I had a similar post in mind after reading Sam’s livejournal blog from 2010. His livejournal attempt was what I considering blogging. It’s a person who is keeping a journal of his life events haphazardly. Ideas are strewn around and almost unreadable without pictures or any thought to organization. Nevertheless, you get a good idea of how an 18 year old is living his life on a day to day basis which is pretty intriguing. The blog itself isn’t an interesting as the actual interpretation of how Sam is surviving. When the information being presented isn’t as interesting as the human being, we hit our basic level of blogging. Someone who is unable to get ideas across intelligently sums up what I consider blogging.

The post I wrote last night was inspired by Sam’s blog. I took a night of my life and documented it with exactly what happened. Now my thought in my mind was that I’m not only going to write about what happened, but I’m going to write about my thought processes behind everything that was happening. I thought it came out very well and hope when compared with the LiveJournal, a 30 year old telling a tale compared to an 18 year old is apparent. My purpose isn’t to put the Sam’s old blog down at all because I’m speaking to a part of his most recent post that I think is on point. You not only grow with the blog, the blog grows with you.


Back on May 2nd, 2009 I moved my blog from blogspot to its own domain name. If you read my old blog, you’ll see something very similar to Sam’s in that all I’m writing about are daily occurrences and random rants. No structure and it’s incredibly boring to anyone who doesn’t know me. Buying your own domain name is the first step to separate yourself from “blogging.” It shows that you are serious about managing a website and that you are willing to spend money to give yourself a more professional look. I installed WordPress and used a few of their template themes and I was off. 13 people visited that very first day. Over 500 will visit today.

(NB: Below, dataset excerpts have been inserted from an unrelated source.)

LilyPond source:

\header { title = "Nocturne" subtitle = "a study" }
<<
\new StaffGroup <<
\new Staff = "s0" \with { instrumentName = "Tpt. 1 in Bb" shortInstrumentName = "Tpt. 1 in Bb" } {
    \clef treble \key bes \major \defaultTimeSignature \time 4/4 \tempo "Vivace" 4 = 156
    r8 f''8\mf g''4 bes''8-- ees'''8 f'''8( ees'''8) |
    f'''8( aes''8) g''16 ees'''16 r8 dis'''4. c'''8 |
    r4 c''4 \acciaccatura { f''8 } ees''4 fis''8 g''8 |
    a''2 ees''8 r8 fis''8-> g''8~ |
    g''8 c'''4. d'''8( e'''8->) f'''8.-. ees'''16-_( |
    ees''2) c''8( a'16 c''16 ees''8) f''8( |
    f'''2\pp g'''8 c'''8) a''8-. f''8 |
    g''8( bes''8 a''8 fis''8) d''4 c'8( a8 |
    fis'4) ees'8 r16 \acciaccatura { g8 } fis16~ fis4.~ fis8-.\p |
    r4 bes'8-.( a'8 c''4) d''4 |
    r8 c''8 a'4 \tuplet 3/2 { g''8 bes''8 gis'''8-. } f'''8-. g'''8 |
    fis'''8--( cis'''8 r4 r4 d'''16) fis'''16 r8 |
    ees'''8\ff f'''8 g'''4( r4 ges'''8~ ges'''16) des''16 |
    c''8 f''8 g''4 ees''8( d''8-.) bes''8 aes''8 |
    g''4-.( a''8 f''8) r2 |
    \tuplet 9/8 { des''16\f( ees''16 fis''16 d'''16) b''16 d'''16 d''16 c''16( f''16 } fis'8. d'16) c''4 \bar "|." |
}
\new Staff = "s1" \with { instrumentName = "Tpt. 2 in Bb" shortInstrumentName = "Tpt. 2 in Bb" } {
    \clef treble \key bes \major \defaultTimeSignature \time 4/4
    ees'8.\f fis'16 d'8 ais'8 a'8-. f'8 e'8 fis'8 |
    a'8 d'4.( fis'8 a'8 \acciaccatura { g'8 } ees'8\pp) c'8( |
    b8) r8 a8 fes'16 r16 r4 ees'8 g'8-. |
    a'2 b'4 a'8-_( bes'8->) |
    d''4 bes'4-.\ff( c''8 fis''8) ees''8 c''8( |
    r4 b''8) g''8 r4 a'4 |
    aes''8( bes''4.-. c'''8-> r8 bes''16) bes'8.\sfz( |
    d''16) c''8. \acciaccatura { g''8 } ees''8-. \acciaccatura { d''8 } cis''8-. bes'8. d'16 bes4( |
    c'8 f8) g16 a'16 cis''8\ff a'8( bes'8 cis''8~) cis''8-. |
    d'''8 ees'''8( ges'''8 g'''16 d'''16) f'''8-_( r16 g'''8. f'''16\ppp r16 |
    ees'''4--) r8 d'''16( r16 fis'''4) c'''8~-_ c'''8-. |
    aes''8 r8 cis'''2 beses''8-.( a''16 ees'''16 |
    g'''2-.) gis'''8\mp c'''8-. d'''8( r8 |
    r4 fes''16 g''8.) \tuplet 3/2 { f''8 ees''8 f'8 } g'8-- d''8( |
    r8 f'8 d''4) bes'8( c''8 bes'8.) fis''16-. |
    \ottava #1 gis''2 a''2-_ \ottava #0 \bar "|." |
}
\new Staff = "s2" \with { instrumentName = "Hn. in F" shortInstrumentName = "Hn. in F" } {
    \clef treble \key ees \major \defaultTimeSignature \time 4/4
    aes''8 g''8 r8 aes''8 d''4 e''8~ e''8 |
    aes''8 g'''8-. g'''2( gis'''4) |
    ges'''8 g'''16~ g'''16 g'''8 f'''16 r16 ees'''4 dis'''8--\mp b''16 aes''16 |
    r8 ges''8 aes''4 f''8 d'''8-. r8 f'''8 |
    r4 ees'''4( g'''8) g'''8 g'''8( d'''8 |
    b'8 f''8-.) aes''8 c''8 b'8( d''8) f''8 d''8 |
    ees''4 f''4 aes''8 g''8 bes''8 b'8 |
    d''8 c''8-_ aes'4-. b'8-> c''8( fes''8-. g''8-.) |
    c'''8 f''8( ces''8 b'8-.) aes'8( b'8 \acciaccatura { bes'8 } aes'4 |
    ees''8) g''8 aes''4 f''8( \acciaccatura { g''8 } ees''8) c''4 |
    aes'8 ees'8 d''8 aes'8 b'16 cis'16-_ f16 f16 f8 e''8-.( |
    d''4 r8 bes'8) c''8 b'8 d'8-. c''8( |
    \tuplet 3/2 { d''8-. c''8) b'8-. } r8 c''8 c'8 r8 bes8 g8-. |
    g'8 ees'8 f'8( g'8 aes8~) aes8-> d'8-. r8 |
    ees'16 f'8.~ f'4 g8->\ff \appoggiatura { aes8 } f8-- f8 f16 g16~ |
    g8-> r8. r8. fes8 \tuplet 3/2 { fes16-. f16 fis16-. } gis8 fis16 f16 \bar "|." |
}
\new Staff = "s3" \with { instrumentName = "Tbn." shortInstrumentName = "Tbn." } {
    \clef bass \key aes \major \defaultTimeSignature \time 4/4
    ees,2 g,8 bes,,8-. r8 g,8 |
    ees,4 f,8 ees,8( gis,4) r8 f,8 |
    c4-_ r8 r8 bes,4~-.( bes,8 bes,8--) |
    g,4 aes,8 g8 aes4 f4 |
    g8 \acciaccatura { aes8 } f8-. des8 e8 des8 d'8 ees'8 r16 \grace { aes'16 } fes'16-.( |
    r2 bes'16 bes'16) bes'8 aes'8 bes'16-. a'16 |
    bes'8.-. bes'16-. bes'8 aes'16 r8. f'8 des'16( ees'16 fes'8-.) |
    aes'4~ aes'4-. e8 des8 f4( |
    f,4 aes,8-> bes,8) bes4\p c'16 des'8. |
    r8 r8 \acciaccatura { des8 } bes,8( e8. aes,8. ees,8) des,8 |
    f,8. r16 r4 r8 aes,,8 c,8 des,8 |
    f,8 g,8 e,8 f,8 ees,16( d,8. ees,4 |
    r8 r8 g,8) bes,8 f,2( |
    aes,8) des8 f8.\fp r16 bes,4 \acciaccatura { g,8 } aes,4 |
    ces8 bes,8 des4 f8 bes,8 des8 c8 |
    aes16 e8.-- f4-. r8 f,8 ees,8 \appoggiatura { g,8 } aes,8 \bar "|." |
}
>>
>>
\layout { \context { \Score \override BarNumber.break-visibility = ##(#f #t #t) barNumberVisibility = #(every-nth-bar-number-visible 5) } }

As the years passed, a major part of maintaining a website is keeping up with a current look. This requires the purchasing of new themes which will keep you ahead of other cookie cutter templates. With the look in place, and I would think an upgrade every year or two is acceptable, the content becomes what is going to drive people to your site. My greatest successes have been focusing on people who other people care about. Interesting pictures is what tends to do the trick. Either way, the content shifts from whatever you are doing in your life, to whatever you are thinking about in your life. You ask yourself, what can I post about that people will read and say, “I enjoyed reading that.” That’s why I really liked the post last night because I thought I combined both parts of this with what I was doing and the message I was trying to convey about Philly bars and meeting new people. Each entry begins to take longer because you start thinking about what word perfectly describes what I was thinking. Or how a picture can be worth 1,000 words. The pictures I used in that entry were false on all accounts but they were far better than nothing as I put thought behind them even if they weren’t true. These are concepts that Sam and I weren’t using 4 years ago.

Sam grows with me and I refine my skills by what he is implementing. The websites grow together and we grow as people as we blog. He isn’t the same 18 year old boy anymore getting black out drunk on random Wednesdays. He’s a grown ass man who is able to use his website to tell stories and thoughts that he encounters throughout his life. My goal has always been to build a website that is far more than a blog. I want people to read my material because they like my frame of mind and how I publish my thoughts. This isn’t blogging anymore, this is building a site that produces ideas. I still haven’t been able to get the visitor interaction that I would like to see but I think it’s hard for people to want to take the time to comment on posts when it doesn’t fit their agenda. Once that part of this site comes together, you start to form a community and with more people, come more power. That’s what I’m trying to work towards because you can accomplish bigger thoughts with more brains working on them. A blog is for one person. A website is an engaging experience. This site is somewhere in between.